On Monday, over 40 people were injured in California's Central Valley when a semi-truck collided with an Amtrak passenger train. According to the Fresno Bee, the crash was caused by the driver of the semi-truck, who apparently failed to yield at a railroad crossing. The truck struck the tail end of the train, between the engine and the last passenger car. The train reportedly traveled about 600 feet after impact, and then it hit a switchback. The locomotive and two double-deck cars derailed.
A spokesperson for Amtrak says 42 passengers were transported to six local hospitals with minor to moderate injuries. The driver of the semi-truck, 42 year-old Macario Medina, was reportedly trapped in his vehicle for over an hour before emergency responders were able to extricate him from the cab, which was destroyed. He also sustained moderate injuries.
The California Highway Patrol reports that the crossing signals were functional at the time of the crash. Medina was apparently traveling at about 55 miles per hour when he drove through the flashing crossing arms and directly into the train, which was going about 80 miles per hour at the moment of impact. Authorities say Medina was not under the influence of alcohol, but he has been "unable to explain" what caused him to drive through the signal.
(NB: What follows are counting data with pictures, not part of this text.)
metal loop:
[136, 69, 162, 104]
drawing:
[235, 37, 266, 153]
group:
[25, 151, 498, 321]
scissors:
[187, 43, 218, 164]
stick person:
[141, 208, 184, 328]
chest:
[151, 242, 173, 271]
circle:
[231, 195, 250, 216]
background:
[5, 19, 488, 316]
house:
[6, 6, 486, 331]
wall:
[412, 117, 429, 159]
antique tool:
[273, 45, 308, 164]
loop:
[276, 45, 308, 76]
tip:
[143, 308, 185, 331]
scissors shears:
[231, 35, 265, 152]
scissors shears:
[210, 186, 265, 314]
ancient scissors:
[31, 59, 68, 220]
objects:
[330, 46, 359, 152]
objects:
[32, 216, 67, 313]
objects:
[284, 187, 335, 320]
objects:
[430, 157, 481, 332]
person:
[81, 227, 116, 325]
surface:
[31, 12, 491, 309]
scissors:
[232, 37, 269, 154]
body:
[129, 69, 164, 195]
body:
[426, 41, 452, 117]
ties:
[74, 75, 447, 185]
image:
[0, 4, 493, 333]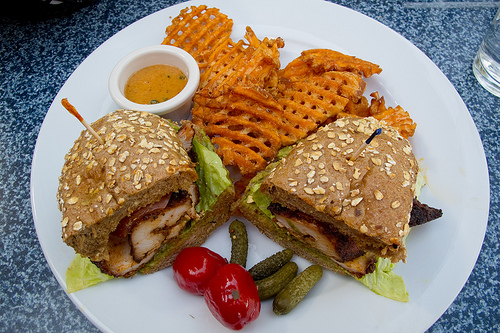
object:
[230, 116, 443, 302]
burger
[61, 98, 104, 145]
toothpick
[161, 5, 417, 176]
fries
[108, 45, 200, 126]
sauce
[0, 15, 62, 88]
table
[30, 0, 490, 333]
plate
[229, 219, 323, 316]
pickles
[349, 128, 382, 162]
toothpick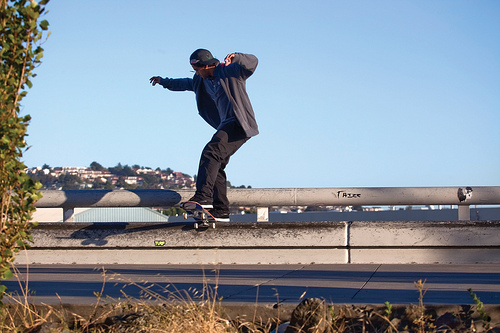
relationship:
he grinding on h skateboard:
[149, 49, 260, 222] [179, 203, 230, 233]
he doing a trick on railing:
[149, 49, 260, 222] [17, 192, 498, 273]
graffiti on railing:
[334, 191, 372, 208] [227, 185, 497, 202]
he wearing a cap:
[149, 49, 260, 222] [189, 49, 229, 81]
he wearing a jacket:
[149, 49, 260, 222] [168, 55, 268, 135]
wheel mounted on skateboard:
[181, 211, 189, 219] [178, 198, 220, 233]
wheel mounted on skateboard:
[192, 220, 200, 230] [178, 198, 220, 233]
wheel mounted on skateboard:
[199, 211, 206, 218] [178, 198, 220, 233]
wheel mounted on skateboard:
[210, 221, 217, 228] [178, 198, 220, 233]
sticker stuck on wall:
[143, 234, 170, 252] [11, 218, 484, 268]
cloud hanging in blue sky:
[22, 81, 318, 186] [20, 2, 499, 184]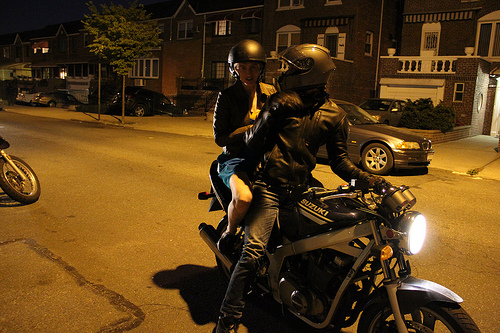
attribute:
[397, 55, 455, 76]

About four hours after the crash, a second train was involved in a collision with a truck only eighteen miles away. In that accident, a silage truck edged too far onto the train tracks and was clipped by the freight train. The truck driver suffered from minor injuries, but no one else was hurt in the collision.
In 2010, there were 2,004 train accidents involving trains at railroad crossings nationwide. These crashes caused 261 deaths and over 800 serious injuries.